_Exercise_: Entries follow. Return each line that contains the word "VEHICLE".

_Given information_:
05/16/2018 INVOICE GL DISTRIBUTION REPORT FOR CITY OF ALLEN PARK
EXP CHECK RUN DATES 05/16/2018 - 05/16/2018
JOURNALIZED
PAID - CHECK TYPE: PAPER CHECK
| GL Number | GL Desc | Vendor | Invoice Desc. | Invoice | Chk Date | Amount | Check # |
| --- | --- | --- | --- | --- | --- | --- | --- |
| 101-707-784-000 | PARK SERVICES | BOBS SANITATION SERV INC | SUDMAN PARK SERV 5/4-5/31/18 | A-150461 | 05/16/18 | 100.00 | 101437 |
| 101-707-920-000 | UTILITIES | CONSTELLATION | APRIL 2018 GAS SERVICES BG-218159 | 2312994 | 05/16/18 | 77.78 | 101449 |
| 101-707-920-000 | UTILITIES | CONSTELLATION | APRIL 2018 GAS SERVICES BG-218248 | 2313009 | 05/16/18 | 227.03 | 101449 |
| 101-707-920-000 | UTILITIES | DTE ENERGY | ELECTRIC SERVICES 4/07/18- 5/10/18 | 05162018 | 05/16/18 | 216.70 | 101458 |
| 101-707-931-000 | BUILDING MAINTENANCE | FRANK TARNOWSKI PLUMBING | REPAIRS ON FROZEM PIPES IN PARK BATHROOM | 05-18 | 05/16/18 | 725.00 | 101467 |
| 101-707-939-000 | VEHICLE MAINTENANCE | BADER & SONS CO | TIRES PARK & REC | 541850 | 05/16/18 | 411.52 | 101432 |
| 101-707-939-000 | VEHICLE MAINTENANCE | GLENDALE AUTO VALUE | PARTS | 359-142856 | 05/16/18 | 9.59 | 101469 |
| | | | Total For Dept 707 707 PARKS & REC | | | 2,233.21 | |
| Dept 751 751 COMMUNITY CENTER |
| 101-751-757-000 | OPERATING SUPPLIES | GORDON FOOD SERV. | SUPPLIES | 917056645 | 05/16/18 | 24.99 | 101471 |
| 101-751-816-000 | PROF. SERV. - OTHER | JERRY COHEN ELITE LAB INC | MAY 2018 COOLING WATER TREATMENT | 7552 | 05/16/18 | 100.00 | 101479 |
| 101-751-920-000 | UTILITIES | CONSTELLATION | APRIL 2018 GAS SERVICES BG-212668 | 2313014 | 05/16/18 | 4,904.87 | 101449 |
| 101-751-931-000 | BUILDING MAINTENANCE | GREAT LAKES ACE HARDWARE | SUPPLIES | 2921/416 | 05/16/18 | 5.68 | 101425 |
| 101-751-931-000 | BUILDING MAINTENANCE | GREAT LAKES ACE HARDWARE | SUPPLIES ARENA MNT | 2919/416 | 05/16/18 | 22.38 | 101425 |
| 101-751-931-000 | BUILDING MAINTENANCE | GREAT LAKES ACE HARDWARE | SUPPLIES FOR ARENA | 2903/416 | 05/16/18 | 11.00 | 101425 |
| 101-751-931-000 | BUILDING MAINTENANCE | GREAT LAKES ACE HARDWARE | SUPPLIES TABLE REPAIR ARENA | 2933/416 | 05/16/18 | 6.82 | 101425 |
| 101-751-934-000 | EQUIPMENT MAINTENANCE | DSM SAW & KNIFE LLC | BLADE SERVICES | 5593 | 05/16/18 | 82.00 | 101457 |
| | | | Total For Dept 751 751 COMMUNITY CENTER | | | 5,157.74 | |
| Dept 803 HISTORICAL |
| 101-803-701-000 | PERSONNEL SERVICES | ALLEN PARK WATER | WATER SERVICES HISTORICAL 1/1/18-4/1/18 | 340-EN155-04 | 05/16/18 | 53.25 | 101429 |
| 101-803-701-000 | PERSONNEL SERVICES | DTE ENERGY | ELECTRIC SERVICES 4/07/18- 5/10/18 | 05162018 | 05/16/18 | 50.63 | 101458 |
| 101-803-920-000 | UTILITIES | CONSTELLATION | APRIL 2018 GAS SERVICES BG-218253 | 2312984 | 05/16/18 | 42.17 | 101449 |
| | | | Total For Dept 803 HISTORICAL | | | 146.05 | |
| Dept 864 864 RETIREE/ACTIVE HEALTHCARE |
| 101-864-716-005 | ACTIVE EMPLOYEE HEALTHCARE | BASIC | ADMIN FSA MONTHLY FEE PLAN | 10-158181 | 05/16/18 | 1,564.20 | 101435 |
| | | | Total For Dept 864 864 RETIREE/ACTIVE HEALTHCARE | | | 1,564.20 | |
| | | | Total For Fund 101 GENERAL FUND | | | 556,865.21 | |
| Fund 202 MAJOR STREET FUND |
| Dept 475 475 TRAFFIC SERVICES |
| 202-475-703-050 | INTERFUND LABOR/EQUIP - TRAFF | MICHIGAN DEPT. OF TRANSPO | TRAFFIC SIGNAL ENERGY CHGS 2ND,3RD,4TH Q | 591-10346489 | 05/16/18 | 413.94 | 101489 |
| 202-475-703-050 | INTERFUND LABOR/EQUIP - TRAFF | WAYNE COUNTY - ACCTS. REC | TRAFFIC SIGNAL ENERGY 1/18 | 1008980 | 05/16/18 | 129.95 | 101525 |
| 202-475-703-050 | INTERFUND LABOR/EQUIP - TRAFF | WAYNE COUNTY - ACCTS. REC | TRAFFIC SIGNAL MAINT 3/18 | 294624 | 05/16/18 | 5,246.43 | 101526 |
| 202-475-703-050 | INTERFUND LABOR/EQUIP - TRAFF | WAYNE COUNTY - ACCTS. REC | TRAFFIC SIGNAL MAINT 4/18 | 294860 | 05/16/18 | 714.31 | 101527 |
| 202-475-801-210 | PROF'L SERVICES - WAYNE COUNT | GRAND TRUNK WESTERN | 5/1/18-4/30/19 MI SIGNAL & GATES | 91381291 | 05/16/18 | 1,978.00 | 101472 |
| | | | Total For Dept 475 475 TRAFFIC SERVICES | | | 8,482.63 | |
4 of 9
==
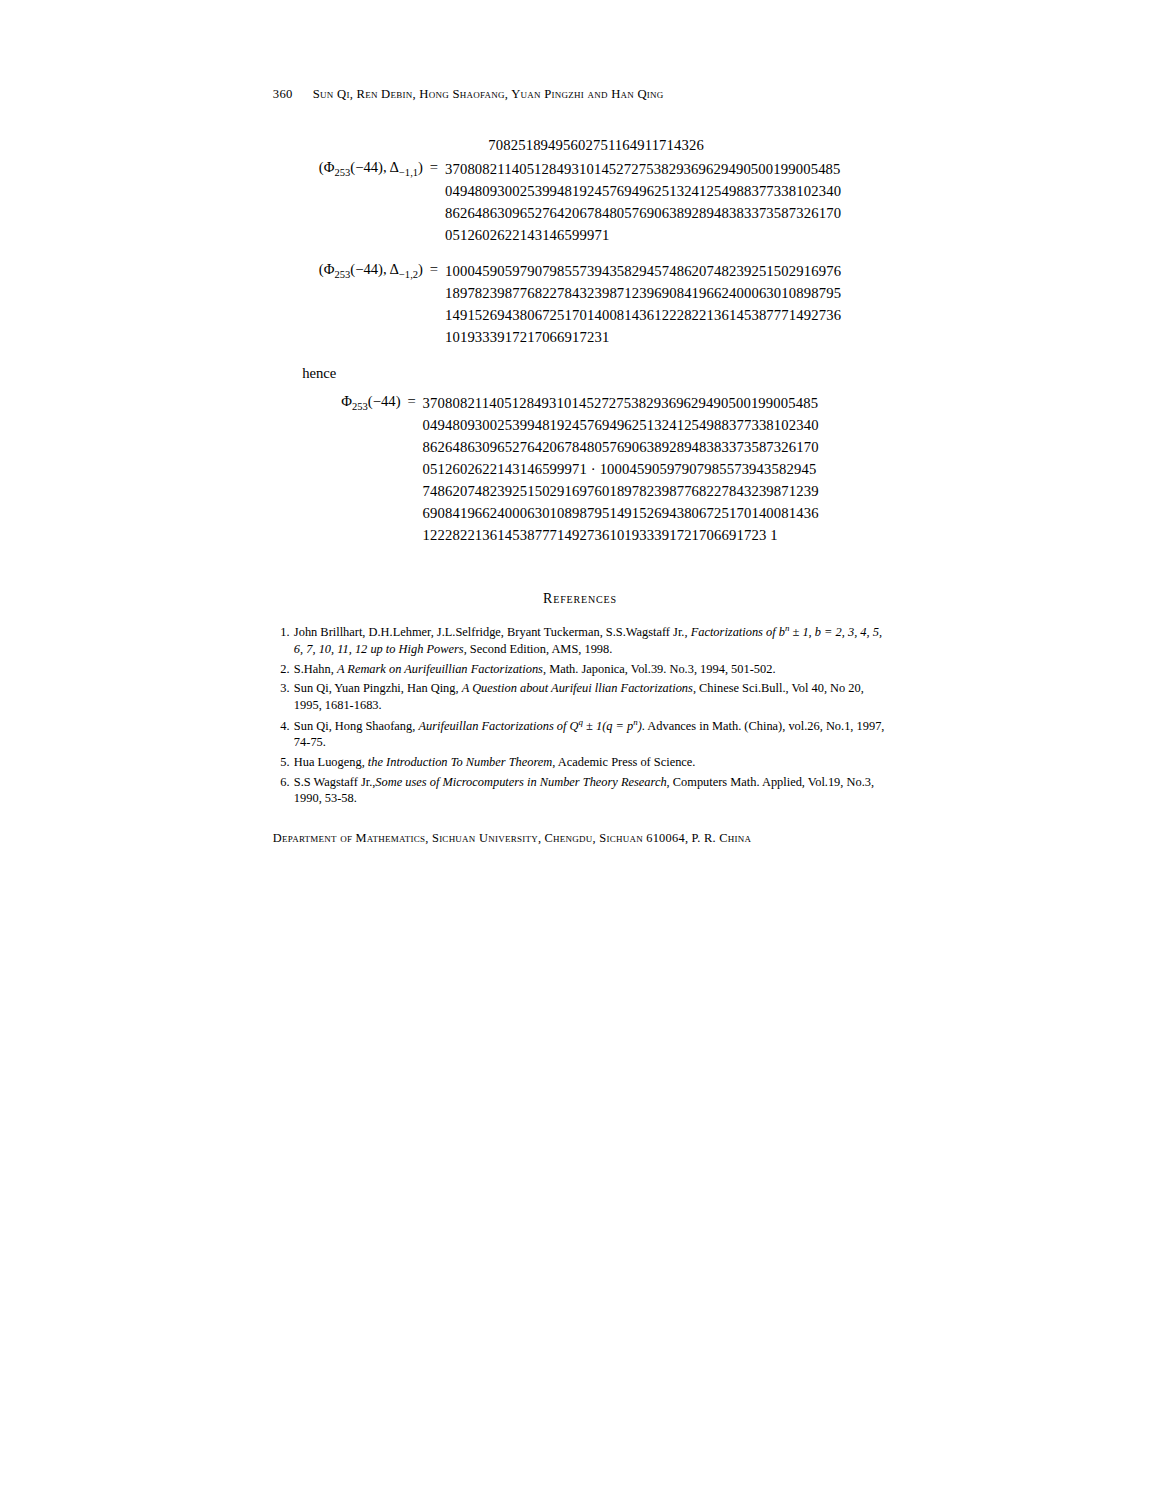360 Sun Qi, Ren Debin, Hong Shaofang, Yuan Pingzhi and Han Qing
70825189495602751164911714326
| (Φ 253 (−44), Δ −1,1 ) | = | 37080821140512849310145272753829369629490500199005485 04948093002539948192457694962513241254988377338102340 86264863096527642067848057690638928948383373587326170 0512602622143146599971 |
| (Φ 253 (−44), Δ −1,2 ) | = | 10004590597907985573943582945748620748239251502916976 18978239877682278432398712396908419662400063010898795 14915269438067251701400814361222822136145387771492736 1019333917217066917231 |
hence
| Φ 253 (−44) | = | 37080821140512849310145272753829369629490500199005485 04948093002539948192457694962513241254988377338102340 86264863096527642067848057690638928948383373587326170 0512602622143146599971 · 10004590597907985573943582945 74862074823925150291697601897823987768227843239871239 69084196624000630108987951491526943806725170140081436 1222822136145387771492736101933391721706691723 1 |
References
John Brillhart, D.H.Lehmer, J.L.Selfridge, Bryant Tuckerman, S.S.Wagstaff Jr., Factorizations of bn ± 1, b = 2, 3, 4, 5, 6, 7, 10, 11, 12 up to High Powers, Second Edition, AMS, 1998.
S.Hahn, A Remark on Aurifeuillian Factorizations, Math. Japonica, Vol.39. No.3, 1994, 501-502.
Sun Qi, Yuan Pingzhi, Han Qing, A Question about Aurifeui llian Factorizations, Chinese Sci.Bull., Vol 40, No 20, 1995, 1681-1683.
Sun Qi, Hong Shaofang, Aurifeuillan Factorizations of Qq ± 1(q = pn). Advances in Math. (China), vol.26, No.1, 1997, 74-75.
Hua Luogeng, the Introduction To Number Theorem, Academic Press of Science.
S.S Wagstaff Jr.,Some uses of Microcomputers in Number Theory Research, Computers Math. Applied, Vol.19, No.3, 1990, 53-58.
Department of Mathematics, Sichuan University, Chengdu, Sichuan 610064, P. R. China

_Exercise solution_:
| 101-707-939-000 | VEHICLE MAINTENANCE | BADER & SONS CO | TIRES PARK & REC | 541850 | 05/16/18 | 411.52 | 101432 |
| 101-707-939-000 | VEHICLE MAINTENANCE | GLENDALE AUTO VALUE | PARTS | 359-142856 | 05/16/18 | 9.59 | 101469 |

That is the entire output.